Incontinence & Urodynamics
Urinary incontinence, accidental loss of urine, is a common complication that we see in our office. Urinary incontinence is usually caused from a combination of vaginal deliveries, weight gain and age. Stress incontinence is usually noticed whenever there is increased abdominal pressure, such as coughing, sneezing, laughing, jumping or exercise. Although this can occur with the majority of women, it sometimes causes embarrassment or the need to wear a pad for protection. This type of incontinence usually can be corrected by outpatient surgery.
Urge incontinence usually presents as an intense need to rush to the restroom. The bladder actually goes into spasm, causing the urine to be forced out, without one’s control.
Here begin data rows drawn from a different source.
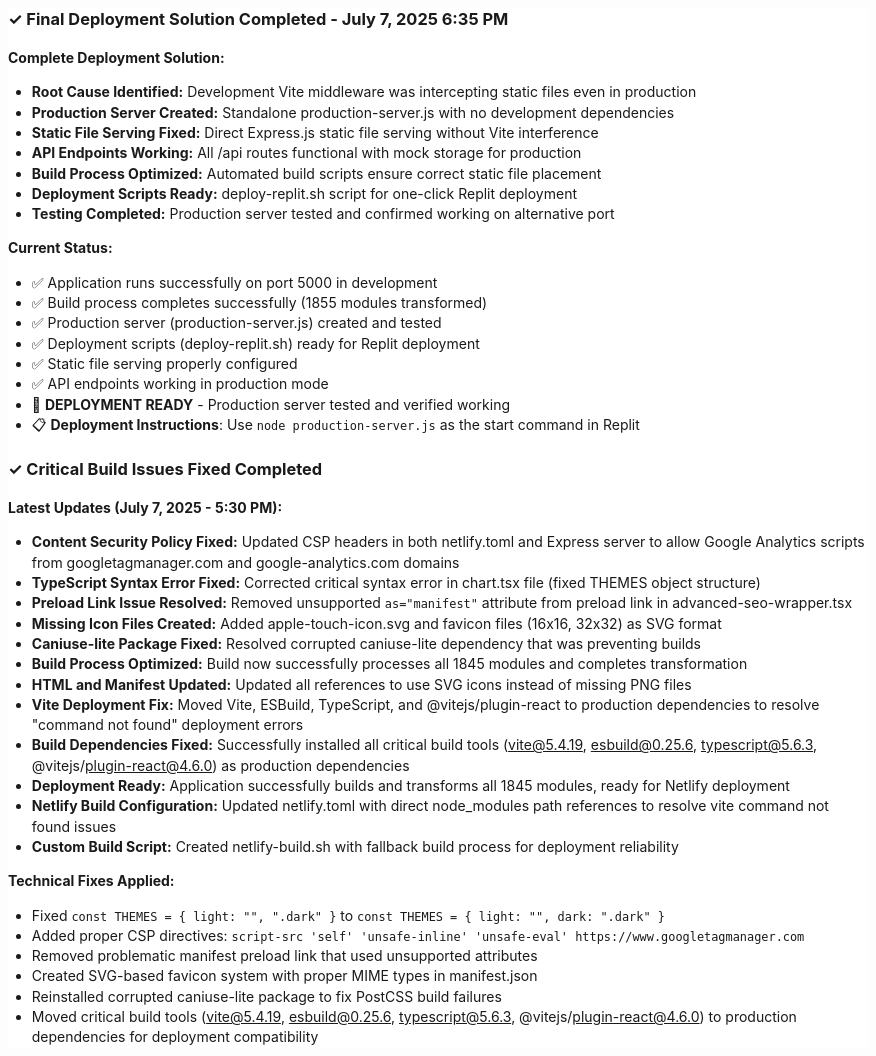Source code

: ### ✓ Final Deployment Solution Completed - July 7, 2025 6:35 PM

**Complete Deployment Solution:**
- **Root Cause Identified:** Development Vite middleware was intercepting static files even in production
- **Production Server Created:** Standalone production-server.js with no development dependencies
- **Static File Serving Fixed:** Direct Express.js static file serving without Vite interference
- **API Endpoints Working:** All /api routes functional with mock storage for production
- **Build Process Optimized:** Automated build scripts ensure correct static file placement
- **Deployment Scripts Ready:** deploy-replit.sh script for one-click Replit deployment
- **Testing Completed:** Production server tested and confirmed working on alternative port

**Current Status:**
- ✅ Application runs successfully on port 5000 in development
- ✅ Build process completes successfully (1855 modules transformed)
- ✅ Production server (production-server.js) created and tested
- ✅ Deployment scripts (deploy-replit.sh) ready for Replit deployment
- ✅ Static file serving properly configured
- ✅ API endpoints working in production mode
- 🎯 **DEPLOYMENT READY** - Production server tested and verified working
- 📋 **Deployment Instructions**: Use `node production-server.js` as the start command in Replit

### ✓ Critical Build Issues Fixed Completed

**Latest Updates (July 7, 2025 - 5:30 PM):**
- **Content Security Policy Fixed:** Updated CSP headers in both netlify.toml and Express server to allow Google Analytics scripts from googletagmanager.com and google-analytics.com domains
- **TypeScript Syntax Error Fixed:** Corrected critical syntax error in chart.tsx file (fixed THEMES object structure)
- **Preload Link Issue Resolved:** Removed unsupported `as="manifest"` attribute from preload link in advanced-seo-wrapper.tsx
- **Missing Icon Files Created:** Added apple-touch-icon.svg and favicon files (16x16, 32x32) as SVG format
- **Caniuse-lite Package Fixed:** Resolved corrupted caniuse-lite dependency that was preventing builds
- **Build Process Optimized:** Build now successfully processes all 1845 modules and completes transformation
- **HTML and Manifest Updated:** Updated all references to use SVG icons instead of missing PNG files
- **Vite Deployment Fix:** Moved Vite, ESBuild, TypeScript, and @vitejs/plugin-react to production dependencies to resolve "command not found" deployment errors
- **Build Dependencies Fixed:** Successfully installed all critical build tools (vite@5.4.19, esbuild@0.25.6, typescript@5.6.3, @vitejs/plugin-react@4.6.0) as production dependencies
- **Deployment Ready:** Application successfully builds and transforms all 1845 modules, ready for Netlify deployment
- **Netlify Build Configuration:** Updated netlify.toml with direct node_modules path references to resolve vite command not found issues
- **Custom Build Script:** Created netlify-build.sh with fallback build process for deployment reliability

**Technical Fixes Applied:**
- Fixed `const THEMES = { light: "", ".dark" }` to `const THEMES = { light: "", dark: ".dark" }`
- Added proper CSP directives: `script-src 'self' 'unsafe-inline' 'unsafe-eval' https://www.googletagmanager.com`
- Removed problematic manifest preload link that used unsupported attributes
- Created SVG-based favicon system with proper MIME types in manifest.json
- Reinstalled corrupted caniuse-lite package to fix PostCSS build failures
- Moved critical build tools (vite@5.4.19, esbuild@0.25.6, typescript@5.6.3, @vitejs/plugin-react@4.6.0) to production dependencies for deployment compatibility
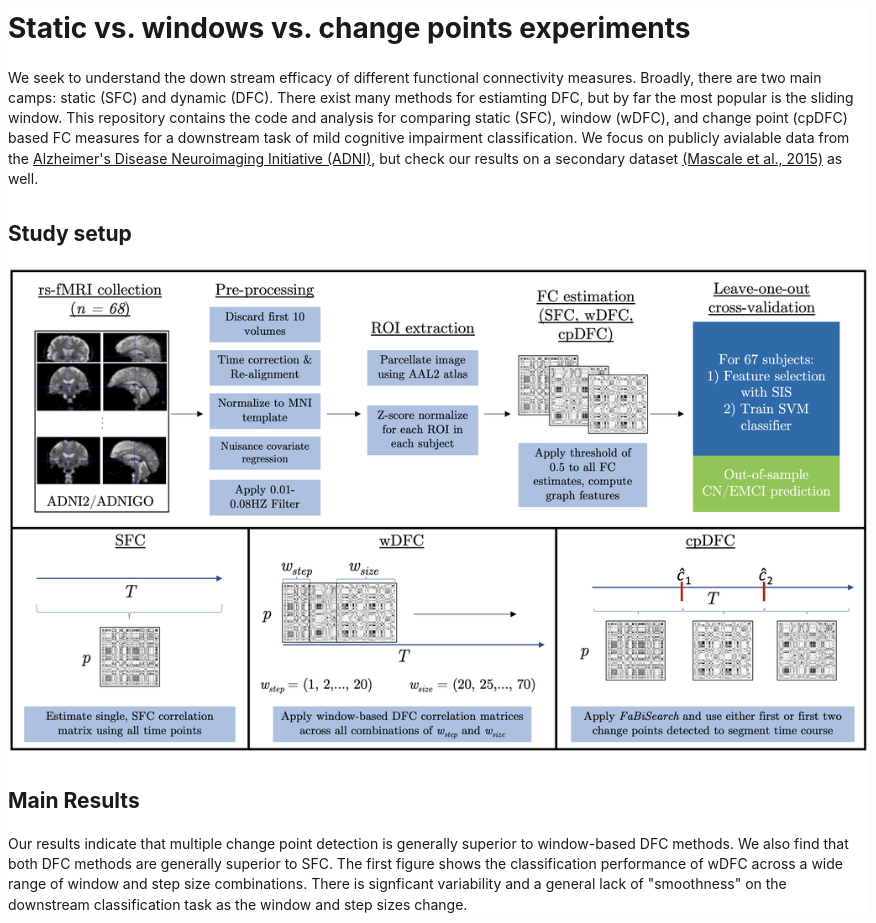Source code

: # Static vs. windows vs. change points experiments
We seek to understand the down stream efficacy of different functional connectivity measures. Broadly, there are two main camps: static (SFC) and dynamic (DFC). There exist many methods for estiamting DFC, but by far the most popular is the sliding window. This repository contains the code and analysis for comparing static (SFC), window (wDFC), and change point (cpDFC) based FC measures for a downstream task of mild cognitive impairment classification. We focus on publicly avialable data from the [Alzheimer's Disease Neuroimaging Initiative (ADNI)](https://adni.loni.usc.edu/), but check our results on a secondary dataset [(Mascale et al., 2015)](https://journals.plos.org/plosone/article?id=10.1371/journal.pone.0120988) as well.

## Study setup
![Study setup](images/pipeline.png)

## Main Results
Our results indicate that multiple change point detection is generally superior to window-based DFC methods. We also find that both DFC methods are generally superior to SFC. The first figure shows the classification performance of wDFC across a wide range of window and step size combinations. There is signficant variability and a general lack of "smoothness" on the downstream classification task as the window and step sizes change.
<p align="center">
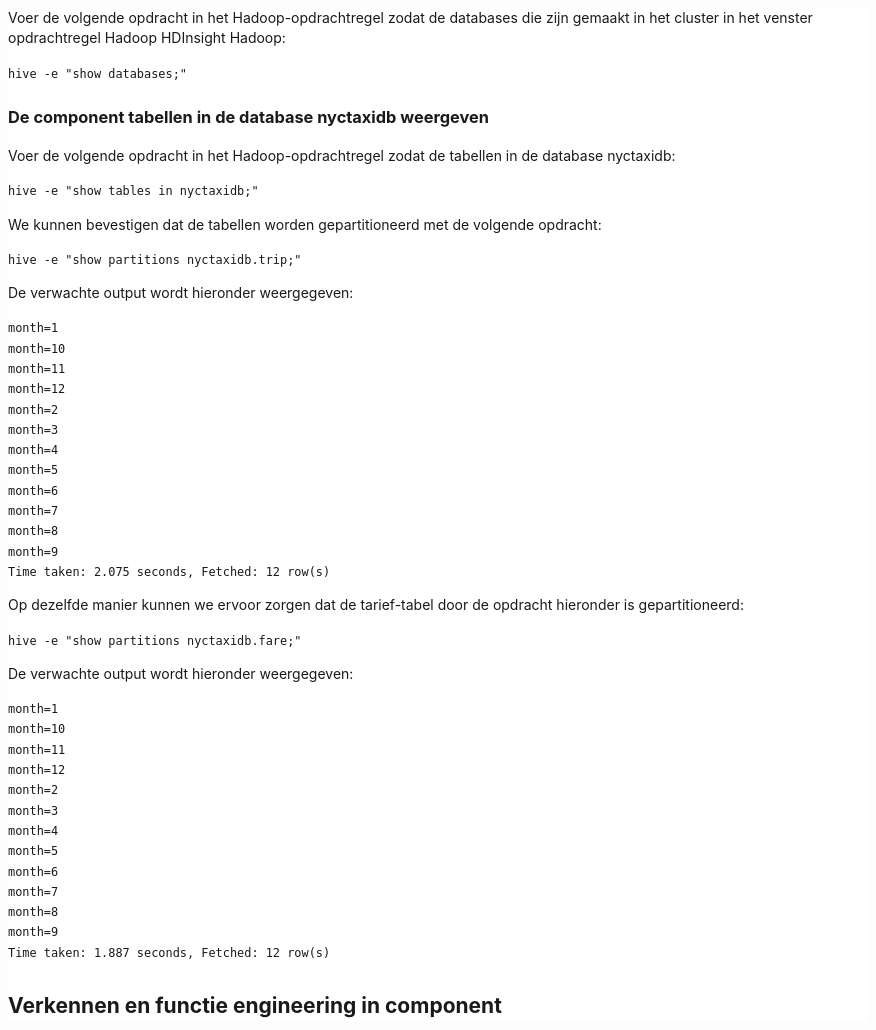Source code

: Voer de volgende opdracht in het Hadoop-opdrachtregel zodat de databases die zijn gemaakt in het cluster in het venster opdrachtregel Hadoop HDInsight Hadoop:

    hive -e "show databases;"

### <a name="#show-tables"></a>De component tabellen in de database nyctaxidb weergeven

Voer de volgende opdracht in het Hadoop-opdrachtregel zodat de tabellen in de database nyctaxidb:

    hive -e "show tables in nyctaxidb;"

We kunnen bevestigen dat de tabellen worden gepartitioneerd met de volgende opdracht:

    hive -e "show partitions nyctaxidb.trip;"

De verwachte output wordt hieronder weergegeven:

    month=1
    month=10
    month=11
    month=12
    month=2
    month=3
    month=4
    month=5
    month=6
    month=7
    month=8
    month=9
    Time taken: 2.075 seconds, Fetched: 12 row(s)

Op dezelfde manier kunnen we ervoor zorgen dat de tarief-tabel door de opdracht hieronder is gepartitioneerd:

    hive -e "show partitions nyctaxidb.fare;"

De verwachte output wordt hieronder weergegeven:

    month=1
    month=10
    month=11
    month=12
    month=2
    month=3
    month=4
    month=5
    month=6
    month=7
    month=8
    month=9
    Time taken: 1.887 seconds, Fetched: 12 row(s)

## <a name="#explore-hive"></a>Verkennen en functie engineering in component
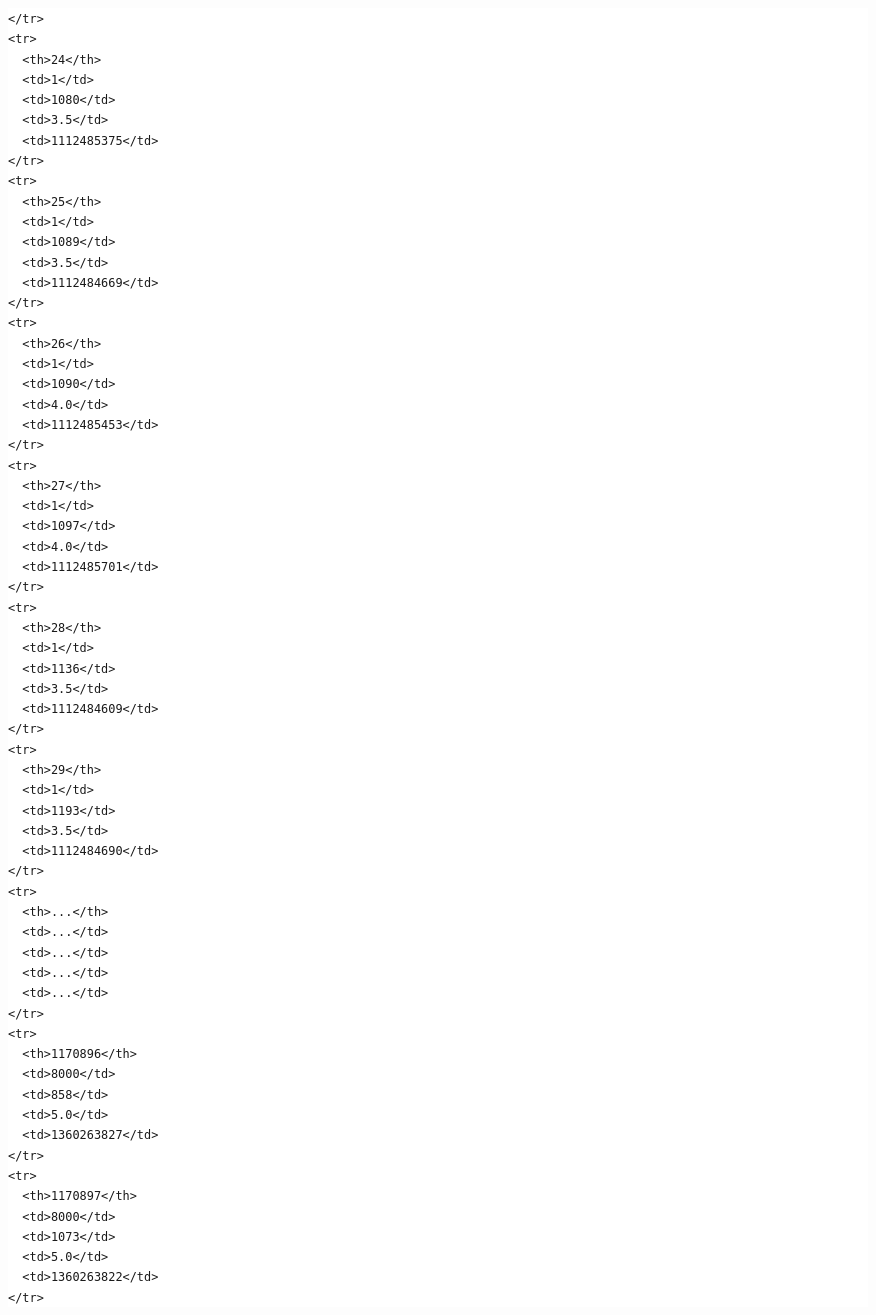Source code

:     </tr>
    <tr>
      <th>24</th>
      <td>1</td>
      <td>1080</td>
      <td>3.5</td>
      <td>1112485375</td>
    </tr>
    <tr>
      <th>25</th>
      <td>1</td>
      <td>1089</td>
      <td>3.5</td>
      <td>1112484669</td>
    </tr>
    <tr>
      <th>26</th>
      <td>1</td>
      <td>1090</td>
      <td>4.0</td>
      <td>1112485453</td>
    </tr>
    <tr>
      <th>27</th>
      <td>1</td>
      <td>1097</td>
      <td>4.0</td>
      <td>1112485701</td>
    </tr>
    <tr>
      <th>28</th>
      <td>1</td>
      <td>1136</td>
      <td>3.5</td>
      <td>1112484609</td>
    </tr>
    <tr>
      <th>29</th>
      <td>1</td>
      <td>1193</td>
      <td>3.5</td>
      <td>1112484690</td>
    </tr>
    <tr>
      <th>...</th>
      <td>...</td>
      <td>...</td>
      <td>...</td>
      <td>...</td>
    </tr>
    <tr>
      <th>1170896</th>
      <td>8000</td>
      <td>858</td>
      <td>5.0</td>
      <td>1360263827</td>
    </tr>
    <tr>
      <th>1170897</th>
      <td>8000</td>
      <td>1073</td>
      <td>5.0</td>
      <td>1360263822</td>
    </tr>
This type of incontinence does not require surgery, but can usually be controlled with medication.
Mixed incontinence is a combination of both stress incontinence and urge incontinence and it can sometimes be difficult to distinguish whether one might best respond to medication or surgery. To help with this determination we offer urodynamic testing in our office.
Urodynamic testing consists of placing a small catheter in the patient’s bladder and a transducer in the vagina. The bladder is slowly filled with fluid. The pressure of the bladder and urethra can be monitored during this filling, as well as the intraabdominal pressure from the vaginal transducer. Bladder spasms are easily seen by spikes on the graph. Once the bladder is nearly full, the patient can be asked to cough, demonstrating leakage and the urethral leak point pressure can be measured. A post-void residual urine is also measured. Finally, a urethral closing pressure is measured. Once these tests are completed, a physician can review the charts to see if the patient would benefit from surgery.